3) Work several part time jobs while in college.
4) Keep borrowing to a minimum.
I know this works. It’s what I did.
“I know this works. Its what I did.”
In the end you will be taxed to pay for those who DIDNT do like you !
Well DDDDDDUUUUUUUUUHhhhhhhhhh! Of course it has! Check when the rise in tuition started.
5.56mm
It's been slowly deflating for a few years, not least because the pool of students has been shrinking, due to fewer kids being born and graduating from high school.
Automatic, big faculty raises have given way to smaller raises, then no raises, and currently, breathing a sigh of relief at each year's retirements and not necessarily hiring replacements.
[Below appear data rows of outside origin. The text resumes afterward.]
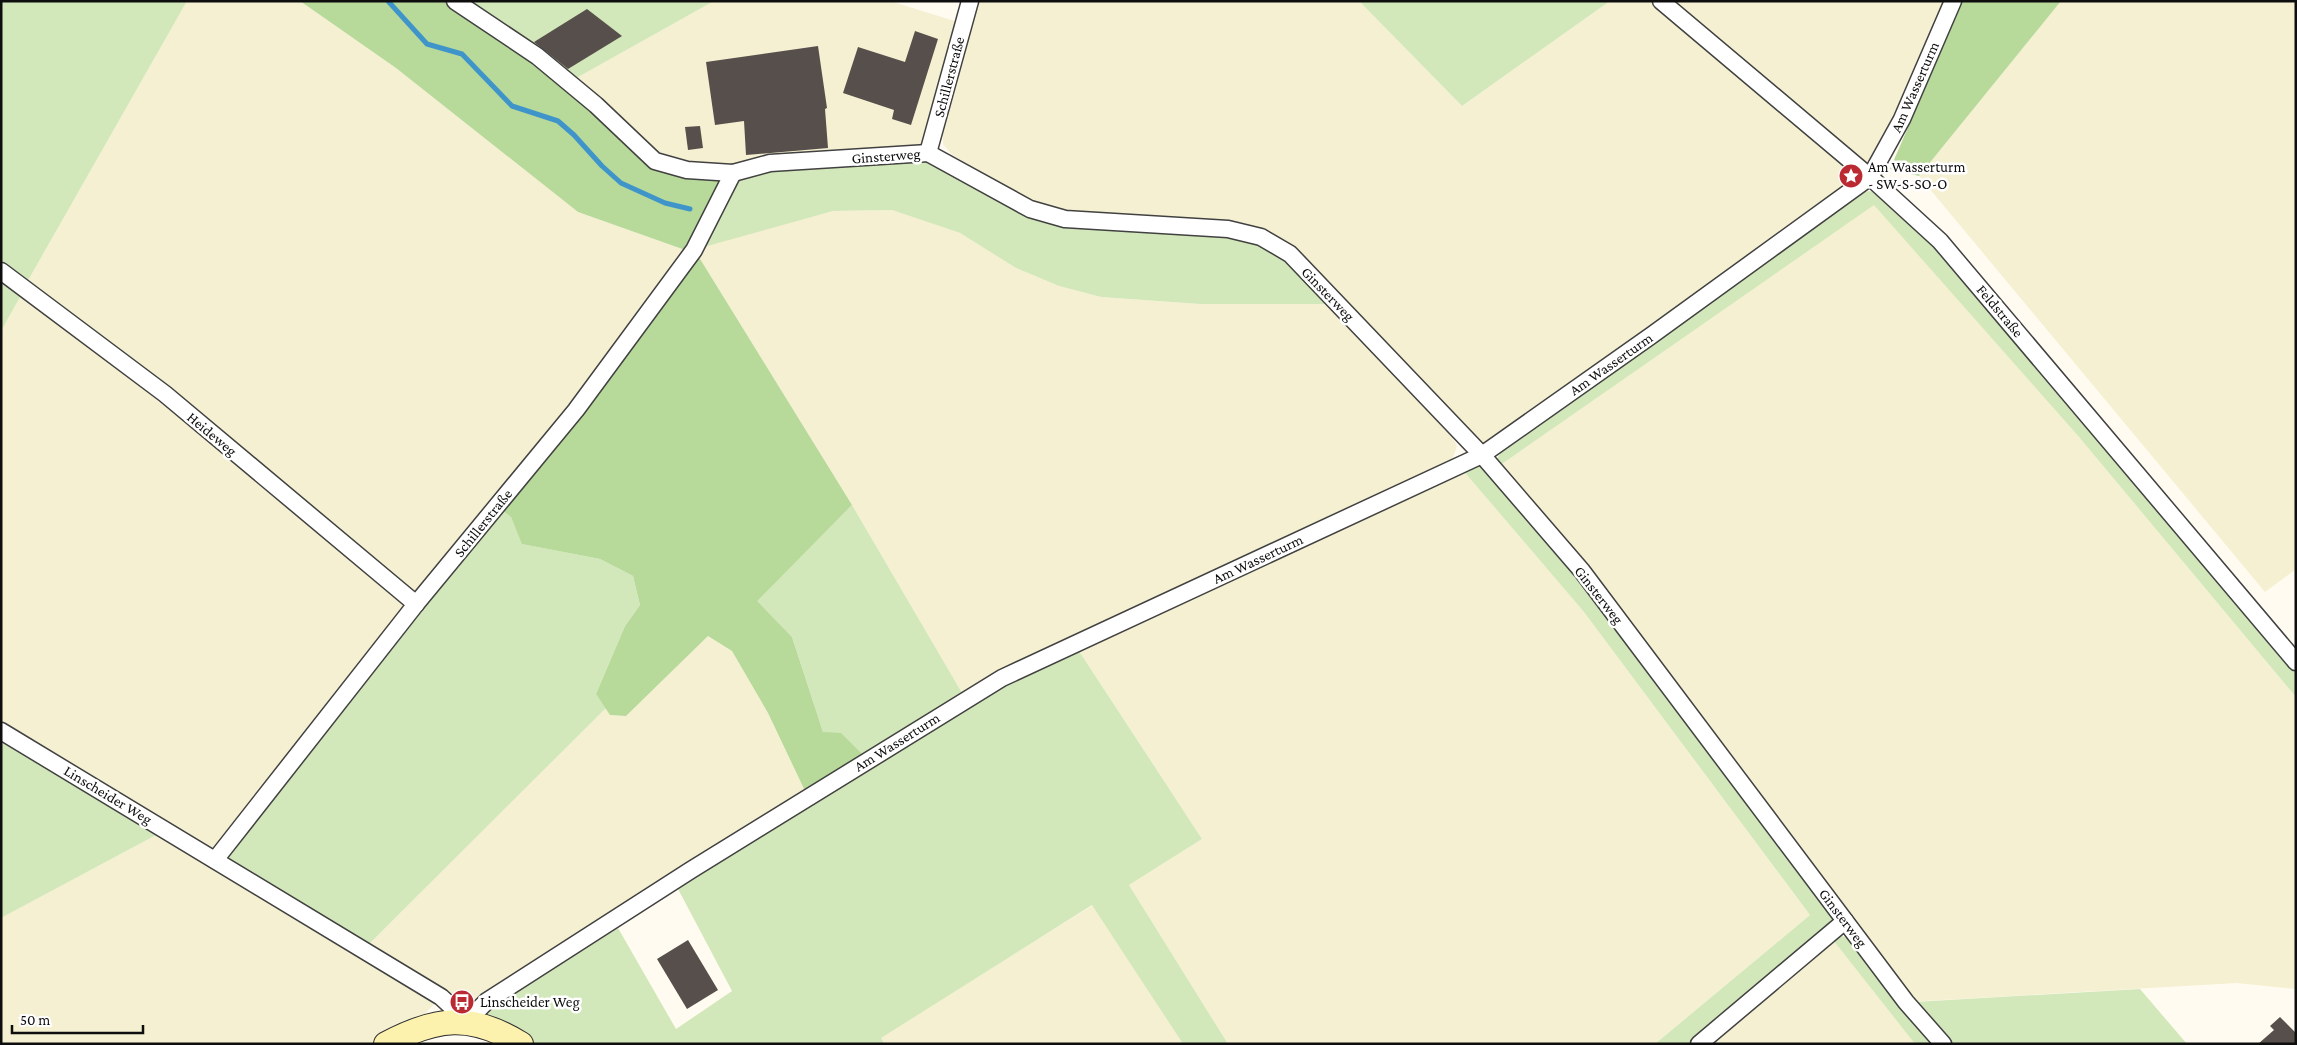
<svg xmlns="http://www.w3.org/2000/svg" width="2297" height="1045" viewBox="0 0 2297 1045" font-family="'Crimson Pro',serif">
  <rect width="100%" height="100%" fill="#fffbf0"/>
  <g fill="#f4f0d1">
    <path d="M187 1H300L396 68 578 212 688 251 571 409 416 598 26 284Z"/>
    <path d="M714 1H890L961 23 927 150 735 170 657 159 571 81Z"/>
    <path d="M979 1H1359L1462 106 1610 1H1654L1844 163 1848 170 1849 178 1846 187 1497 438 1482 443 1470 438 1290 249 1068 214 1032 202 952 155 943 144V135Z"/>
    <path d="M1661 1H1945L1875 155 1867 162 1862 161Z"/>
    <path d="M2061 1H2296V569L2265 592 1919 176Z"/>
    <path d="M1874 204 2079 437 2296 697V989L2237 983 1906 1002 1499 466Z"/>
    <path d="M892 210 960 233 1016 268 1059 286 1101 297 1200 304H1331L1448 430 1457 446 1452 460 965 698 852 505 697 254 700 248 723 240 833 211Z"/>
    <path d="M24 290 411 605 214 855 1 726V331Z"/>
    <path d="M1461 468 1584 612 1810 915 1655 1044H1228L1129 885 1202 839 1077 648Z"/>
    <path d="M708 636 732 651 768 713 806 793 471 1008 366 947 606 708 610 715 626 716Z"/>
    <path d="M158 834 435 1003 421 1018 370 1044H1V918Z"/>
    <path d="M1093 905 1183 1044H884L880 1038Z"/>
    <path d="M1833 940 1915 1044H1707Z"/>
  </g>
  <g fill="#d3e8ba">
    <path d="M1 1H187L26 284 1 267Z"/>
    <path d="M460 1H714L571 81Z"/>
    <path d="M1359 1H1610L1462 106Z"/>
    <path d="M929 159 1029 212 1248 238 1289 260 1331 304H1200L1101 297 1059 286 1016 268 960 233 892 210 833 211 700 248 737 175 771 166Z"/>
    <path d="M1870 191 1877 194 1938 246 2291 666 2296 672V697L2079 437 1874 205 1499 466 1497 459 1502 450 1862 192Z"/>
    <path d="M1 274 24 290 1 331Z"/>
    <path d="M1481 465 1576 572 1830 907 1833 919 1826 930 1691 1044H1655L1810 915 1584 612 1461 468Z"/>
    <path d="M852 505 965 698 865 757 823 732 792 637 756 601Z"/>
    <path d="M498 507 511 517 523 544 600 559 633 576 640 605 625 626 596 694 606 708 366 947 223 859Z"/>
    <path d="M1077 648 1202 839 1129 885 1228 1044H1183L1092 905 881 1038 884 1044H534L481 1013 618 928 676 1029 732 991 678 889 1005 681Z"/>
    <path d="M1 741 158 834 1 918Z"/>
    <path d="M1841 936 1852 938 1935 1044H1915L1833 940Z"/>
    <path d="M2140 989 2187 1044H1953L1914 1002Z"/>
  </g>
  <g fill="#b7d99a">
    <path d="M300 1H449L535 59 654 163 726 177 688 251 578 212 396 68Z"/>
    <path d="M1963 1H2061L1919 176 1890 169Z"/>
    <path d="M697 254 852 505 757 601 792 637 823 732 841 733 865 757 806 793 768 713 732 651 708 636 626 716 610 715 596 694 625 626 640 605 633 576 600 559 522 544 511 517 498 507Z"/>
  </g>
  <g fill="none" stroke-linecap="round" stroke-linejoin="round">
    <path stroke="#3f95ca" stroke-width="5" d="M388 1 427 44 462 54 512 106 558 121 574 135 602 166 621 183 665 203 690 209"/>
  </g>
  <g fill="#574f4b">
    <path d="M587 9 622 36 568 69 534 42Z"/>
    <path d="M915 31 938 39 911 125 892 119 894 110 843 93 858 47 905 62Z"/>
    <path d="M818 46 827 108 825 109 828 148 746 155 744 121 715 125 706 62Z"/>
    <path d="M700 126 703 148 688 150 685 127Z"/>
    <path d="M688 940 718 990 687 1009 657 959Z"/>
    <path d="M2280 1017 2296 1033V1044H2258L2274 1030 2270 1026Z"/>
  </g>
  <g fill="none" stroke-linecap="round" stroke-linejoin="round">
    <defs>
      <g id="street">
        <path d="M455 1 537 56 596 105 655 161 687 170 733 173 770 163 928 153 1030 209 1065 219 1228 229 1261 237 1290 254 1482 455 1582 571 1906 1002 1943 1044"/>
        <path d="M1661 1 1870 177 1940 241 2296 662"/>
        <path d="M928 153 970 1"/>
        <path d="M1 271 165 394 416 604"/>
        <path d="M1 731 441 997 467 1021 487 1001 691 870 1002 678 1482 455 1652 335 1870 177 1902 119 1953 1"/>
        <path d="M215 860 416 604 576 410 694 250 733 173"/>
        <path d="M1699 1044 1845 921"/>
      </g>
      <path id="secondary" d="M386 1044C437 1017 471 1013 521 1044"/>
    </defs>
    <use href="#street" stroke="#414141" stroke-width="19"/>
    <use href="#secondary" stroke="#303030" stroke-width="26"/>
    <use href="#street" stroke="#fff" stroke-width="16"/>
    <use href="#secondary" stroke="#fdf2ad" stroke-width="24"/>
  </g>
  <defs>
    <symbol id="sight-disc" viewBox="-11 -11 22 22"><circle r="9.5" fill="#bb2933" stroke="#fff"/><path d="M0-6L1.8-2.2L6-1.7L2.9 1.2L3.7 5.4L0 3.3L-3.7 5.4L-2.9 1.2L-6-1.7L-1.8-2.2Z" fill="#fff"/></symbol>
    <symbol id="bus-disc" viewBox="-11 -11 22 22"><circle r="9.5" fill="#bb2933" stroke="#fff"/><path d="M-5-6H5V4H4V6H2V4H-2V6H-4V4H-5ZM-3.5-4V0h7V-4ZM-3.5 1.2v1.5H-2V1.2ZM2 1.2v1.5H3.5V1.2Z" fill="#fff"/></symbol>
  </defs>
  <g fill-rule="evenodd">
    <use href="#sight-disc" x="1837" y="162" width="28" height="28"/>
    <use href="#bus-disc" x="448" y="988" width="28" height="28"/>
  </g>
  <g text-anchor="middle" stroke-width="5" stroke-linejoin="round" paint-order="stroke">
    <g font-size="15" fill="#0e0e0e" stroke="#fff">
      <text transform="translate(949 77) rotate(-75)" y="5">Schillerstraße</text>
      <text transform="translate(1915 87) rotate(-66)" y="5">Am Wasserturm</text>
      <text transform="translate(886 156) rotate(-4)" y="5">Ginsterweg</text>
      <text transform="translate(1328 294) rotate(46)" y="5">Ginsterweg</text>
      <text transform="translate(2000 311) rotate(50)" y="5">Feldstraße</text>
      <text transform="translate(1611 364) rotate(-35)" y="5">Am Wasserturm</text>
      <text transform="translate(212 434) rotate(40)" y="5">Heideweg</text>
      <text transform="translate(483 523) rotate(-51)" y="5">Schillerstraße</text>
      <text transform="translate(1258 559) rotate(-25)" y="5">Am Wasserturm</text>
      <text transform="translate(1599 595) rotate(52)" y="5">Ginsterweg</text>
      <text transform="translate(897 742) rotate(-32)" y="5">Am Wasserturm</text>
      <text transform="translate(108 795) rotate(31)" y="5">Linscheider Weg</text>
      <text transform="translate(1843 918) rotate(53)" y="5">Ginsterweg</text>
    </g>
    <g font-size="15" fill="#0e0e0e" stroke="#fff" text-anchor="start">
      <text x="1868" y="172">Am Wasserturm<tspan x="1868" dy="17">- SW-S-SO-O</tspan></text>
      <text x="480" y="1007">Linscheider Weg</text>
    </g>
  </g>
  <rect width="2297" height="1045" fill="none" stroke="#0e0e0e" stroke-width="5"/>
  <path d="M12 1025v8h131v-8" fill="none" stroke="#0e0e0e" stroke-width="2.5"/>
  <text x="20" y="1025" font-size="15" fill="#0e0e0e" stroke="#ffffff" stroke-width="4" paint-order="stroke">50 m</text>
</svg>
Tuition rate growth slowed, then stopped, and now in many places is being cut. But it's a long way to normal.
Probably true. But I still hate excessive debt.
Most of the people I know who have racked up astronomical student debt have the following things in common:
1) They attended an expensive private college beyond the means of their families.
2) They lived in dorms or apartments away from their parents’ home.
3) They did not work while attending college.
I have been saying this for years.
The cost of ANYTHING will ALWAYS = What the market will bear + any subsides offered.
So if a person is willing and able to pay $10,000 for college and gets $5,000 is government grants. They will pay $15,000 for college. If the grant is increased to $10,000 the cost will be $20,000 ect.
It’s the same with healthcare too.
If a person is willing and able to pay $10 per pill and an insurance company is willing to pay $8, the cost of the pill will be $18.
The gatekeeper role for good jobs is a bigger reason IMO.
Since the mid 1960s colleges have managed to create a situation where people need college paper to get considered for decent employment, even when that ‘education’ is irrelevant to the job.
Doctors, engineers, lawyers need specialized training. But in a lot of cases students are just being robbed by a slick academic robbery gang.